الأربعاء، 20 مايو 2009

Sharing your Action Research with Others


The purpose of the final report is to share ideas with others in your community of practice who would value the knowledge you gained. How are you going to share it with them? Action Researchers will need to decide what to write and to whom to write.
One of the strongest acts of leadership can be the quiet act of writing—of sharing what you have learned. Writing helps you to reach people that you will never see. It is a very powerful act. Through writing, you make a contribution to the body of knowledge that exists beyond yourself.
A Written Report
This is the template that we recommend to students at Pepperdine University for their Master of Arts Thesis, but there are multiple ways to organize an action research report.
INTRODUCTION: The significance of the problem I am addressing. The reader needs to be invited to think about the problem at the widest level. This should answer the question --Why should a read this, why should I care about this study? This is not about the context but about the problem and how it is linked to your visions for a different future.
THE CONTEXT :
WORK/COMMUNITY CONTEXT:Once you have a posed a problem at a general level, you will need to provide the context of your work. There are two parts to this. One if the local context (this section) and the other is the professional context (review of literature). These can come in whatever order makes sense to you.In your local context, you may want to describe your membership/position in your community of practice and how you worked in this setting to address the problem you have established.
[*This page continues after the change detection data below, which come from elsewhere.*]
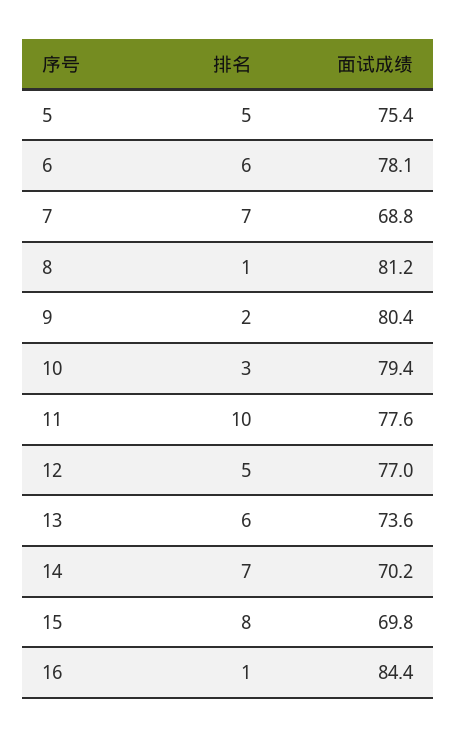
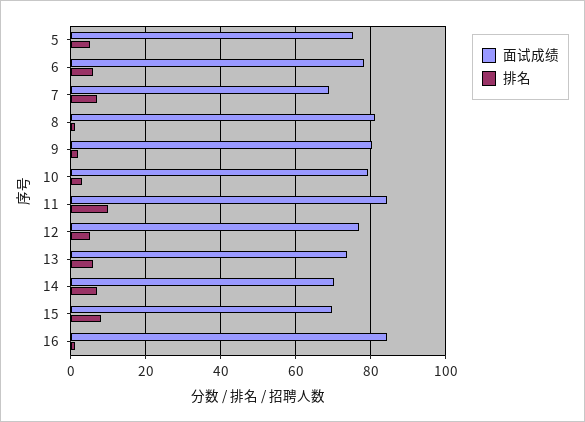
  {
    "排名": {
      "5": 5,
      "6": 6,
      "7": 7,
      "8": 1,
      "9": 2,
      "10": 3,
      "11": 10,
      "12": 5,
      "13": 6,
      "14": 7,
      "15": 8,
      "16": 1
    },
    "面试成绩": {
      "5": 75.4,
      "6": 78.1,
      "7": 68.8,
      "8": 81.2,
      "9": 80.4,
      "10": 79.4,
-     "11": 77.6,
+     "11": 84,
      "12": 77,
      "13": 73.6,
      "14": 70.2,
      "15": 69.8,
      "16": 84.4
    }
  }

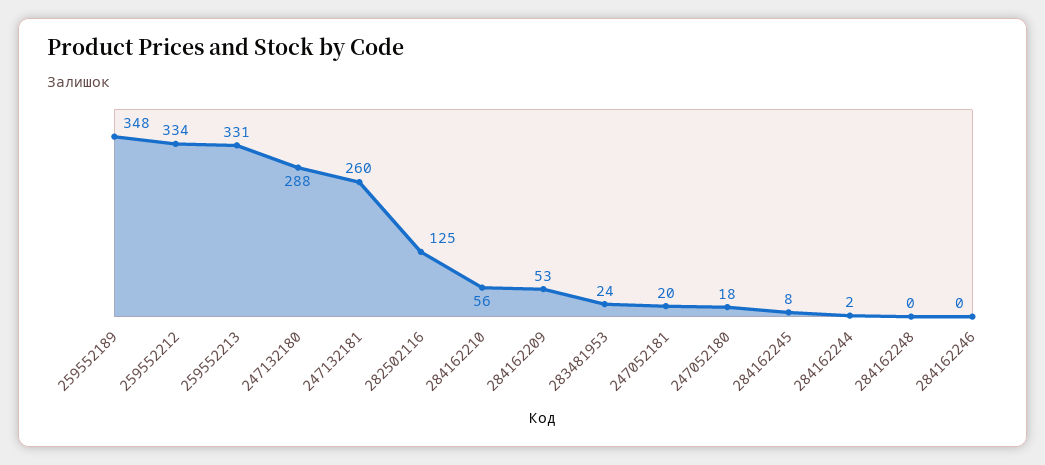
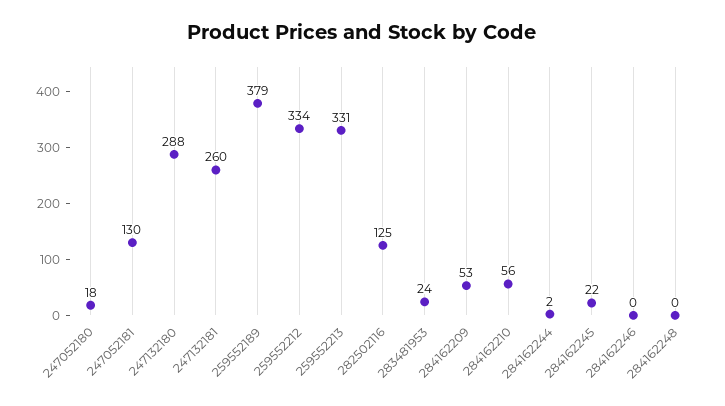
  {
-   "259552189": 348,
+   "259552189": 379,
    "259552212": 334,
    "259552213": 331,
    "247132180": 288,
    "247132181": 260,
    "282502116": 125,
    "284162210": 56,
    "284162209": 53,
    "283481953": 24,
-   "247052181": 20,
+   "247052181": 130,
    "247052180": 18,
-   "284162245": 8,
+   "284162245": 22,
    "284162244": 2,
    "284162248": 0,
    "284162246": 0
  }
LITERATURE REVIEWThe literature is other way to set the context for your work. What have others done that inform my understanding of the problem? What theories or predictions about outcomes come from past research? How is what you plan to do similar or different from what others have tried?
THE RESEARCH
RESEARCH QUESTION:The research question sets up your inquiry. The overall question is the overarching problem selected. The cycles questions are sub questions that helped address this larger issue in different ways.
REPORT OF CYCLES OF RESEARCHAction research takes place in cycles. Each cycles is a discrete experiment--taking action as a way of studying change. Your report needs to include --either a detailed report for each cycle as follows or a report of the cycles in a more summary format.
CYCLE RESEARCH QUESTION: This question needs to contain two very important parts. The first part clearly states what you will do in very specific language. The second part shares your best guess at an outcome. (The reactions of others that you expect to result from your action.) Your action research is a design experiment. You are designing with an eye toward deeper understanding of design action.
EVIDENCE USED TO EVALUATE THE ACTION: What evidence will you collect to tell you how others respond to your action? Where will you look to give you direct or indirect evidence of what happened?
EVALUATION: How will you/did you evaluate the outcomes of your action?.....(Indicate your plans for your analysis in a paragraph or two).
REFLECTION: Looking back on my action with the benefit of data, I now think... and if I were to do this again I would have.... The thing that worked best was... What most surprised me from the data was...
FINAL REFLECTION:
This is where the action research really takes stock of what was learned. It might be helpful to think of a reflection as a set of connections between the past, present and future. If this section is only a summary of what was happened, it will fail as a reflection. A reflection provides a deep understanding of why things happened as they did and how those outcomes help you address your overarching question. At the end of writing a good reflection, you will know more than you did when you started it. If you haven't gained some new insights about the problem and your actions to solve it, it is likely that you are only summarizing what happened. Reflection is a powerful learning experience. It is an essential part of action research.
REFERENCES
The references provide the context for your ideas. In many ways, the references indicated the community of researchers and writers that you are writing for.
Publishing on the Web in Portfolio:
An important part of the Action Research process is posting and sharing artifacts of the inquiry, so that the action researcher can continually reflect on practice and so that peers can contribute feedback and support. The Web Portfolio, then, becomes a place for both internal and external reflection.
A good action research portfolio, like a report, documents practices at each step of the inquiry. The accumulation of content provides critical mass for reflection and for recognizing change of practice. There is no perfect template for an Action Research Portfolio. One key idea, however, is to be sure to document each cycle and gather artifacts accordingly. That documentation process should utilize both descriptive and reflective writing.
The Center for Collaborative Action Research has collected Action Research Portfolios that serve as effective models. The model portfolios are categorized in two groups: School Action Research for projects that help improve instructional practices and Community Action Research for projects in University, Corporate, and other Community settings.